I am really bad at writing book reviews so I will not attempt to do so. A friend recommended the book to me and her review is here. She read the book because she is participating in a summer book challenge on another blog. That blogger's review is here. Both of them express my feelings about the book quite accurately.
So, what did I learn from the book? Aside from the obvious lesson that I learned about a great book, I learned a lot about the geisha. I know that the book is fictional but Arthur Golden did extensive research before writing the novel and there were many things that I simply did not know before reading the novel. The very concept of a geisha was very vague to me. Now I have a clearer understanding of their life, their role, their struggles, and their successes.

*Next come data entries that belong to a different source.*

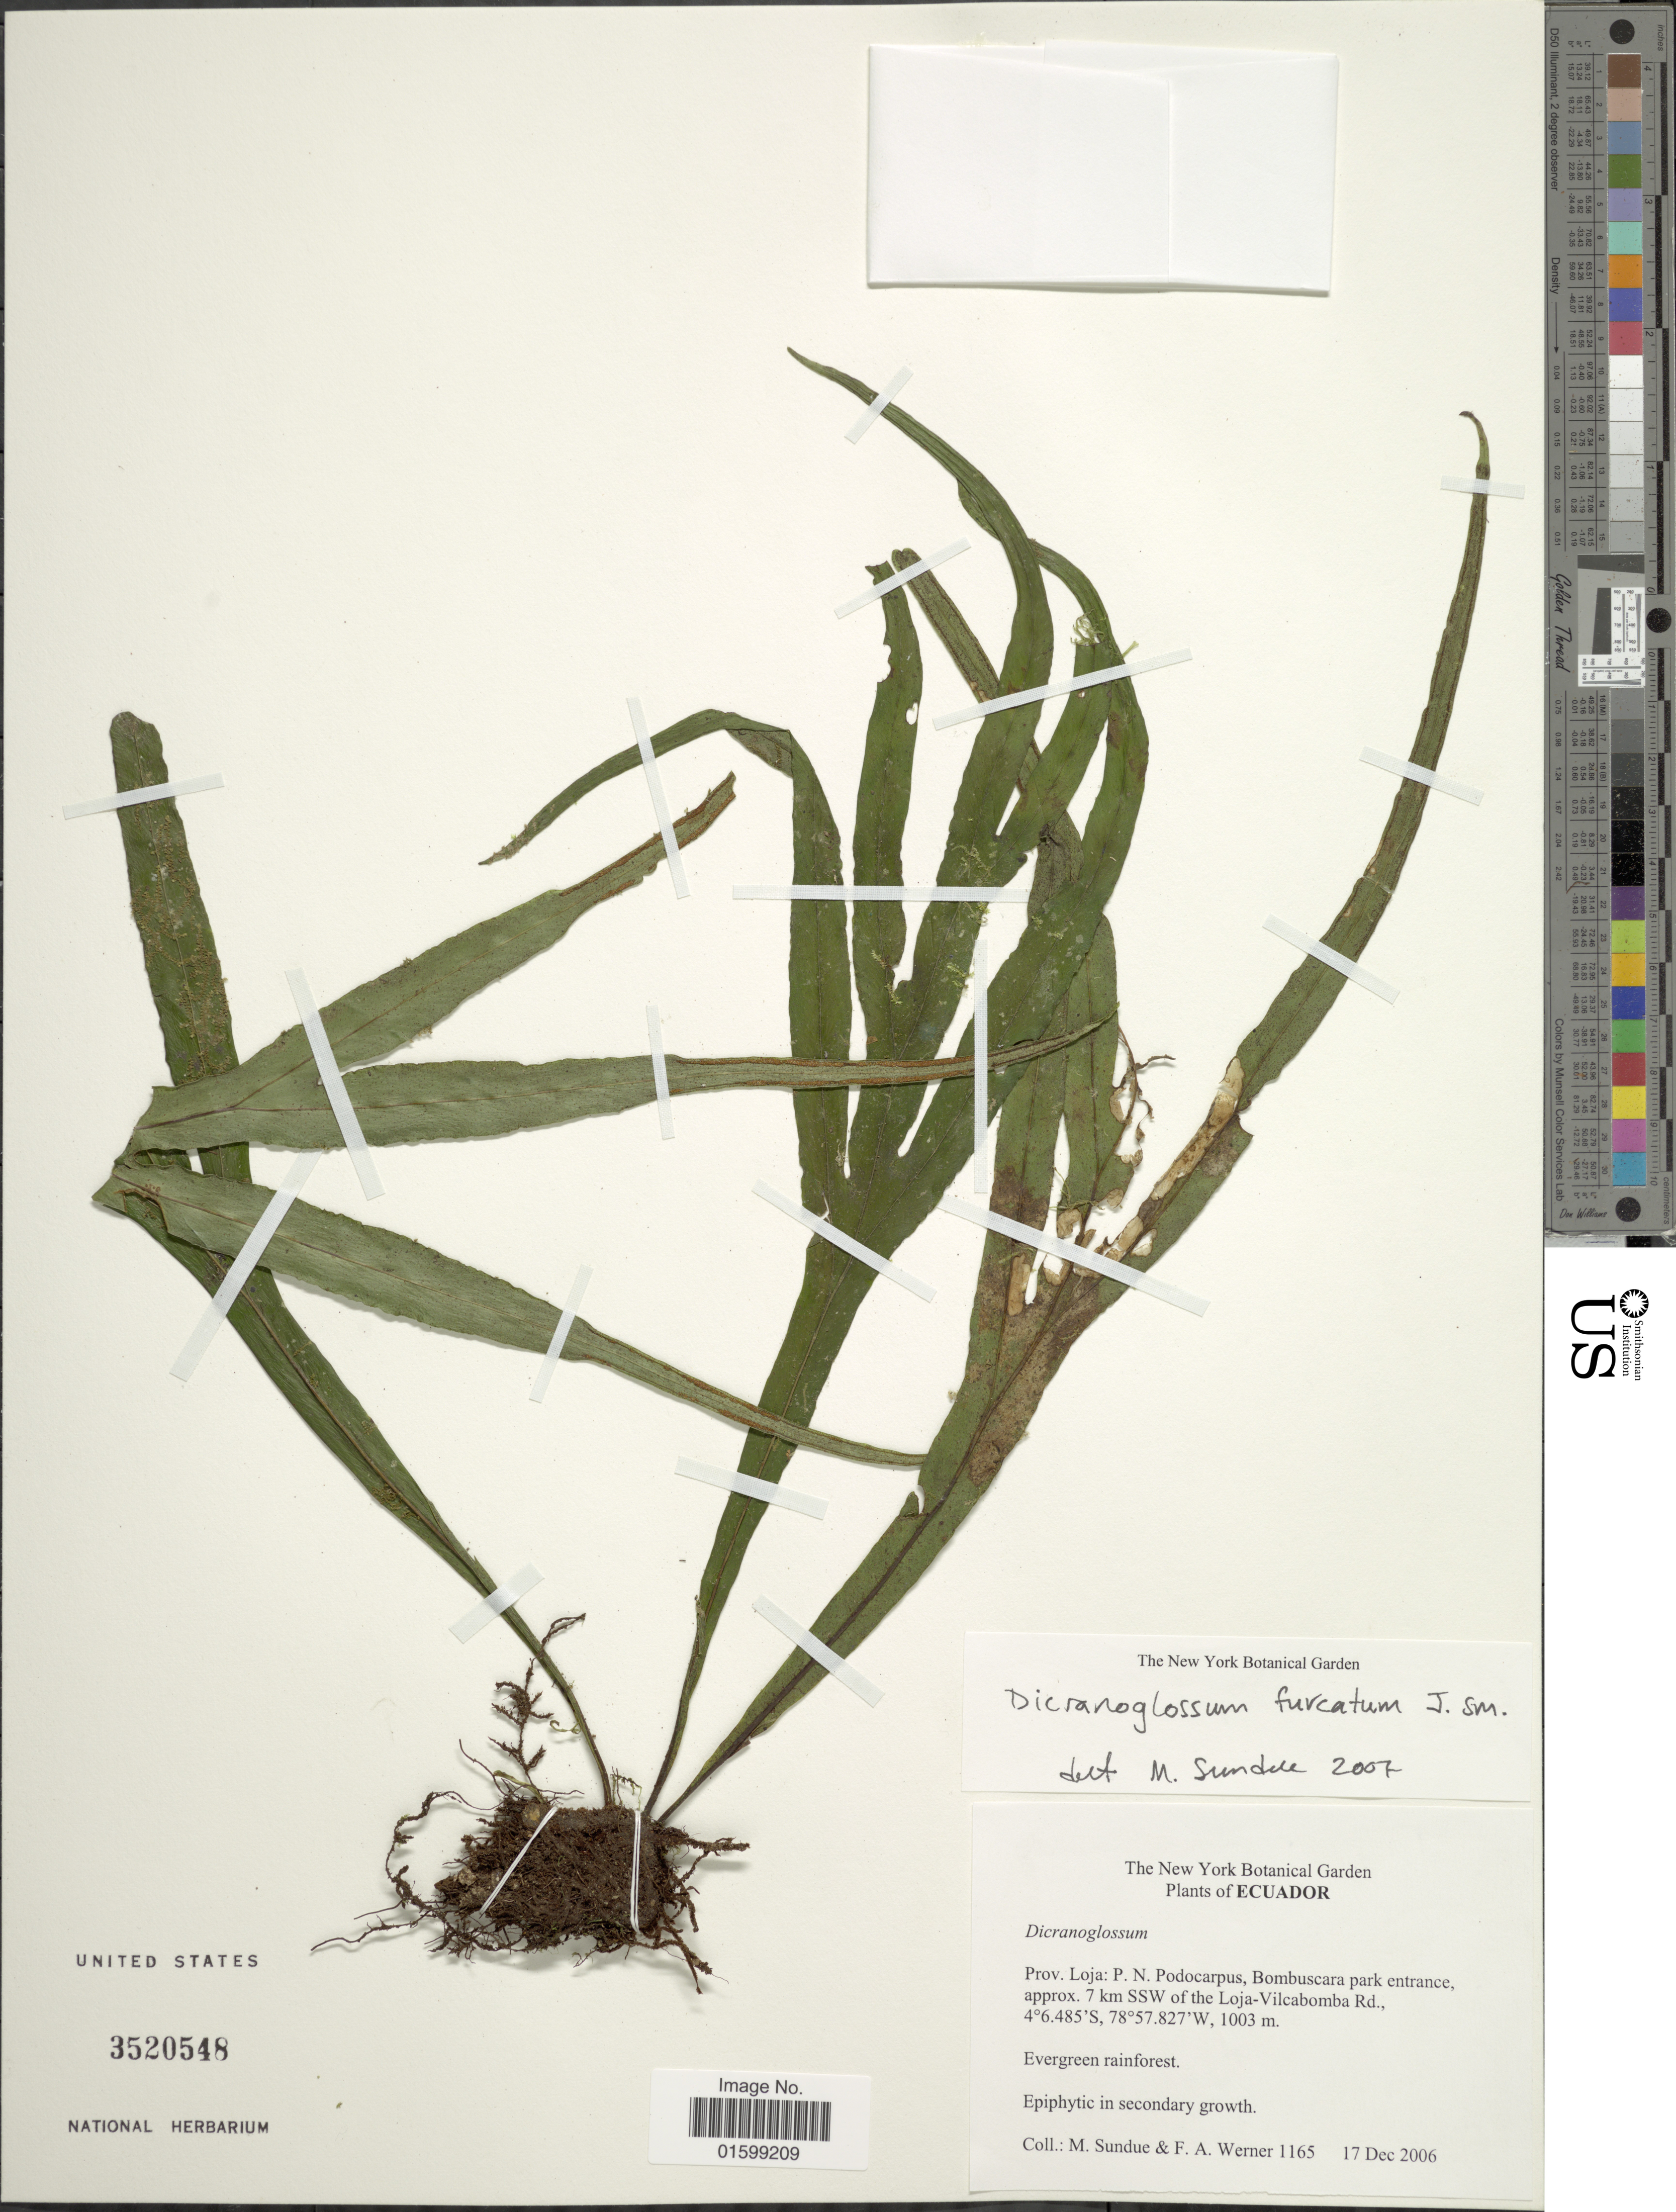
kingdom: Plantae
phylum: Tracheophyta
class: Polypodiopsida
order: Polypodiales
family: Polypodiaceae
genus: Pleopeltis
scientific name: Pleopeltis furcata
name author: (L.) A.R. Sm.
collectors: M. Sundue & F. Werner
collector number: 1165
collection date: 2006-12-17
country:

In researching to learn more about the Geisha, I learned that Arthur Golden was sued for breech of contract and defamation of character by the woman he interviewed in his research for the book, Mineko Iwasaki, a former geisha. She was promised that she would remain anonymous when the book was published yet, Golden listed her in the book's acknowledgements. She later went on to write her autobiography in a book titled Geisha, A Life. Perhaps this will be a book that I read in the near future. Sounds pretty interesting.